Meet the Peterloo Ambassadors
We want to thank every single one of the Peterloo Ambassadors for their dedication, positivity and hard work throughout this momentous commemoration. We couldn’t have done it without you!
Adam Kilkenny Carolyn (Gina) James Laurence Connell
Adele Taylor Charlotte Derbyshire Maria Allen
Andy Mercer Charlotte Peters Rock Mark Simmons
Alan Godson Christina Wallman Mary McGuigan
Alexander Davidson Claire Robinson Mick McHugh
Alice Hebdon Helen Eden Mike Broomhead
Alix Stiles Helen Drummond Rachael Gilbert
Anna Mayall Jo Neri Sheila Gaughan
Anne Cooper John Carpenter Tracy Drysdale
Bernard McGrath John Sanders Simon Hughes
We would like to introduce you to just a few of the wonderful people who make up the Peterloo Ambassadors…
Having always had a keen interest in a variety of historical events, as a Mancunian, Adam’s keen for the Peterloo story to not just be a regular part of public and political conversation, but for it to enter the school curriculum in the U.K.
Anna is a genealogist with a particular interest in the industrial history of the North West and the Royton radical William Fitton. She has joined the ambassador programme in order to take an active part in celebrating Lancashire’s varied and captivating heritage. As an illustrator, she has also contributed to an animation created for the Peterloo1819 schools project.
Anne volunteers at the Parsonage Gardens and The Old Parsonage at Didsbury where I also am a Trustee. Having a history degree, this Manchester Histories Project is a perfect opportunity to use her interests to inform people about the social and political significance of the Peterloo massacre.
Charlotte Peters Rock
Charlotte is a writer and folk performer, writing history, particularly of the North of England. Her event, written this year, “The Peaceful Weavers of Peterloo”, will be at Manchester Central Library, on 25 July. She joined Manchester Histories Peterloo Ambassador Programme, to find out more. We must remember our working class history.
Christina wanted to become an ambassador because she has an interest in local and political history and thinks it’s important that people are aware of what happened at Peterloo and it’s relevance today. She is looking forward to taking part in some of the many commemorative events on this significant anniversary.
Dr Claire Robinson
Claire is a cultural and social historian with a research focus on Manchester and North West England. She is passionate about community engagement and believes that everyone should have the opportunity to know about Peterloo and Manchester’s place in the long story of the journey to universal suffrage.

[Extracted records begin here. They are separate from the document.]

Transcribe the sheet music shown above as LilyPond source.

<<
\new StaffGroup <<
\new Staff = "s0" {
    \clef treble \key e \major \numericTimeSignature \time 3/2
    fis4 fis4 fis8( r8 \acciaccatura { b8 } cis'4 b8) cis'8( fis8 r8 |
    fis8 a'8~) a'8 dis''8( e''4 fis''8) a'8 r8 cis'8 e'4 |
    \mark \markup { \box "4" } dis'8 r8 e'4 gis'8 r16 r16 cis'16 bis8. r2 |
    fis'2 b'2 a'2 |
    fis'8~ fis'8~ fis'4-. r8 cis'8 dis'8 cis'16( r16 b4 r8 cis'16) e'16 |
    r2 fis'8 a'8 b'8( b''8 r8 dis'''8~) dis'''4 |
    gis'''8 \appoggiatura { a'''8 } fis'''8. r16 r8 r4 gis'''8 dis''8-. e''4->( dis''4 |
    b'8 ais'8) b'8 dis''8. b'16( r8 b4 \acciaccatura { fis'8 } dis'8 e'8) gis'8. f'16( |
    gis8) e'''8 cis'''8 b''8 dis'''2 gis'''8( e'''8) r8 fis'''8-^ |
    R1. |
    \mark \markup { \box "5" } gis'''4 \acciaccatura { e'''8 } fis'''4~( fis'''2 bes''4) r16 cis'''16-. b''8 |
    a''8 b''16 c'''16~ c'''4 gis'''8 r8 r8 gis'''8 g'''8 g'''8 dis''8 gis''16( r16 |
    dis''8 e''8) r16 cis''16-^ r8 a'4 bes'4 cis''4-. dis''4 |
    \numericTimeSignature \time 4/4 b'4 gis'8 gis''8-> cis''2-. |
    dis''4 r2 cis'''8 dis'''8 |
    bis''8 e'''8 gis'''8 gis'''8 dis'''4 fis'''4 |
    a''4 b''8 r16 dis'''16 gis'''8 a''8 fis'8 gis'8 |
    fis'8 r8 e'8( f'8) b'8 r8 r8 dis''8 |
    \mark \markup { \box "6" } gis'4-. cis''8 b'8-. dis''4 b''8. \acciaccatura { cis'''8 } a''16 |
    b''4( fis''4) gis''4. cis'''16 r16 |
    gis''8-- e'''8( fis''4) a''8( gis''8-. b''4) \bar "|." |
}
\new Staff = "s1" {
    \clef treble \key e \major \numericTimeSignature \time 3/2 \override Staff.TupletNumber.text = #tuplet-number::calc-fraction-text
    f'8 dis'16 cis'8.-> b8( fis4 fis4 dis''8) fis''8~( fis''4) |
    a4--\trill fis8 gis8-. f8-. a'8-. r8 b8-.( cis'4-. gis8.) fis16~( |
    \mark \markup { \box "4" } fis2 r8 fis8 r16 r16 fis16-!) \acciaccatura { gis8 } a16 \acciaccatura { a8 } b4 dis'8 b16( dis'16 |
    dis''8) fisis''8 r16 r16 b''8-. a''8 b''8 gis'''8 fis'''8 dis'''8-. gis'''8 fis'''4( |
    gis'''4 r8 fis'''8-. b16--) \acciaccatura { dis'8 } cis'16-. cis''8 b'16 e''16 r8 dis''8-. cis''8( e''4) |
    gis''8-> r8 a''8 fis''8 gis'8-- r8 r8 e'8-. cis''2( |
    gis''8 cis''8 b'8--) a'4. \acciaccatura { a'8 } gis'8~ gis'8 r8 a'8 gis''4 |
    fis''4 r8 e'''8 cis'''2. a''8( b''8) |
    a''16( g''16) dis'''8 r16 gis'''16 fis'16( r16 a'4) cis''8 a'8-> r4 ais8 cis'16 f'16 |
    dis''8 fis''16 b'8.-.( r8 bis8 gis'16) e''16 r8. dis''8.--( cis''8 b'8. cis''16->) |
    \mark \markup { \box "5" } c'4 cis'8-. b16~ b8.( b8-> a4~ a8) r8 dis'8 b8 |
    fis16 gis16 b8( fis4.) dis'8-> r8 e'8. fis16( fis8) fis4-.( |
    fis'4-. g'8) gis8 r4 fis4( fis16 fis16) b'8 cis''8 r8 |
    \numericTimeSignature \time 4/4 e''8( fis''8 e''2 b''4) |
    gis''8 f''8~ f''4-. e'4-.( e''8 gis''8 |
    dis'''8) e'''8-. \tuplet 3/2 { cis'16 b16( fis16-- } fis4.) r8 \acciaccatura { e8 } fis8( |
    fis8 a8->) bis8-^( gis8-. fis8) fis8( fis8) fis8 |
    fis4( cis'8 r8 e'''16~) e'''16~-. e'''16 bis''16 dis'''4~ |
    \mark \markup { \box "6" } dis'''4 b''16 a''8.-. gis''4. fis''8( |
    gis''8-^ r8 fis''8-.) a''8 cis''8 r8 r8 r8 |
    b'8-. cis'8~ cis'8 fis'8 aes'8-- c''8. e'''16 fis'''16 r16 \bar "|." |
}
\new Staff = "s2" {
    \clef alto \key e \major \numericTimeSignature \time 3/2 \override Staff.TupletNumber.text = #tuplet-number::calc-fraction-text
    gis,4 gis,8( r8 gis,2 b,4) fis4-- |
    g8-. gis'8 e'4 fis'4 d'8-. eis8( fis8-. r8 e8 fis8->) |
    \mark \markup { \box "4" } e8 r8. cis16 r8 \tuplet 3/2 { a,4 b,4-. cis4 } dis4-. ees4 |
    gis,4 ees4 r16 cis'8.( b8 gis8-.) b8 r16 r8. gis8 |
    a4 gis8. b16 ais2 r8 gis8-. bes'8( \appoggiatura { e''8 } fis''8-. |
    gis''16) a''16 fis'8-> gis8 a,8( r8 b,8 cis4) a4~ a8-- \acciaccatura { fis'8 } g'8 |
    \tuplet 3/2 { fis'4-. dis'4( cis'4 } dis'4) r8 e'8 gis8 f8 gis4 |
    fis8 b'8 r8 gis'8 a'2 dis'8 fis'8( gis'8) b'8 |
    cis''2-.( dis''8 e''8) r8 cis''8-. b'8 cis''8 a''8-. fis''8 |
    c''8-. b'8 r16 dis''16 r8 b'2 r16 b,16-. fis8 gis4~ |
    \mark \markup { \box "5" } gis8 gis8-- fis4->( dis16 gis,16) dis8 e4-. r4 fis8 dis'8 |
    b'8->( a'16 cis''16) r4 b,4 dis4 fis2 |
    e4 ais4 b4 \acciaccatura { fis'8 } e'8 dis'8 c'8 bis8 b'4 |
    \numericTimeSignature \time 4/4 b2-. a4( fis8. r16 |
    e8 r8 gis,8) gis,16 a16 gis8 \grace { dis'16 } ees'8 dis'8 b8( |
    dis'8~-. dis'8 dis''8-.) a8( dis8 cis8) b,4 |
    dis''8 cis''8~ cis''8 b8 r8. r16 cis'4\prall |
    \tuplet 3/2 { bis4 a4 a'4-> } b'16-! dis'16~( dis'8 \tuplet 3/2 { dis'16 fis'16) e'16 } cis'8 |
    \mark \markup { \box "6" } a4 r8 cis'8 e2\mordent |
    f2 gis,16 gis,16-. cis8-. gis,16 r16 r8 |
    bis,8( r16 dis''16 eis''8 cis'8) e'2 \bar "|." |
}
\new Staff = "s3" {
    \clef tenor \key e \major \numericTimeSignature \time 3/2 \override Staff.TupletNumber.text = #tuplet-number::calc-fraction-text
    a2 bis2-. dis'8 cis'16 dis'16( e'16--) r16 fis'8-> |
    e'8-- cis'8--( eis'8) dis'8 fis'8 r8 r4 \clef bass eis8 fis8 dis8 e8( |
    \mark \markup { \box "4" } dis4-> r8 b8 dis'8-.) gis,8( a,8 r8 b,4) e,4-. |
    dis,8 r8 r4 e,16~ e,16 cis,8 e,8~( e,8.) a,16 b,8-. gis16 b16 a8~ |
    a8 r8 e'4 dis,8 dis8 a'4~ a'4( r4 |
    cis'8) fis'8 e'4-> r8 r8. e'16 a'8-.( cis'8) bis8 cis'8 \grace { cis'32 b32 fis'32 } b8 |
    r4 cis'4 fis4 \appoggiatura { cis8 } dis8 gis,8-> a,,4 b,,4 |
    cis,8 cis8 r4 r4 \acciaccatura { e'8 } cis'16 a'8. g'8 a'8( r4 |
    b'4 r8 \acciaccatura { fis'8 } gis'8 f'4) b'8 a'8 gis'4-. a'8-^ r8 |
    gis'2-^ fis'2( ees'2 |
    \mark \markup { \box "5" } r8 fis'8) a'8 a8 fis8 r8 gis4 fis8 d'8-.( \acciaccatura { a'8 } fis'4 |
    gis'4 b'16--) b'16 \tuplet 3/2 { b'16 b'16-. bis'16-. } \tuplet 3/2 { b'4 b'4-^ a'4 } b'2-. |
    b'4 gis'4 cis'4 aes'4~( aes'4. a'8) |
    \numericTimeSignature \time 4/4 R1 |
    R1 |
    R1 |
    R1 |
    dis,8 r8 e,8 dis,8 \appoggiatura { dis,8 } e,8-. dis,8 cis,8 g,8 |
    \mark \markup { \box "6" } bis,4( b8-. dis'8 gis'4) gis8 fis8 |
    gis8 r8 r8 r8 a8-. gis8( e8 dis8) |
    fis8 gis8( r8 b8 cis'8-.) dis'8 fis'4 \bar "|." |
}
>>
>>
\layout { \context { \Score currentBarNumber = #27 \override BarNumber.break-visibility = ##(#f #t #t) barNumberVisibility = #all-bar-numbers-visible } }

Joanne is an Anglo American new resident of the northwest having worked in museums in San Francisco, Cambridge and North Wales for 25years. Joanne volunteered with the Friends of Angel Meadow, researched/catalogued part of the Renold Chains Archives at Manchester Central Library before embarking on the Peterloo challenge of workers rights and social injustice.
Laurence is an academic who teaches politics and history at Manchester Metropolitan University, specialising in contemporary American political history. He is volunteering as a Peterloo Ambassador as a way of meeting people who share his interest in Manchester’s radical past.
Maria is an Educational Special Needs Facilitator and Foster Carer. She became involved with the Peterloo Ambassador Volunteers because of her love of local history, and to be part of the events in the bicentenary year. More than anything I wanted to increase awareness of this pivotal moment in our history and highlight the struggle for freedom and parliamentary representation.
Mick first read about the Peterloo Massacre at least 45 years ago and it is probably the only history book that I have read multiple times. He is honoured to help commemorate the bicentenary of this defining moment of British history.
Rachael is an avid Manchester Histories Festival volunteer, with Peterloo2019 being her third festival. Her love of history and heritage ignites her passion to get involved and celebrate hidden histories. Rachael first learnt about Peterloo while at university and is keen to encourage more to do the same.
Simon Hughes does not remember when he first became aware of the Peterloo Massacre, but he does know that, for many years, he remained ignorant of the details. As he learned more about it he was struck by how few people had even heard of it. Simon says “ I like to think that, in some small way, I will be helping people to learn about and realise what a seminal moment Peterloo was in the development of our democracy, and how precious our right to vote, protest, and take an active part in politics really is.”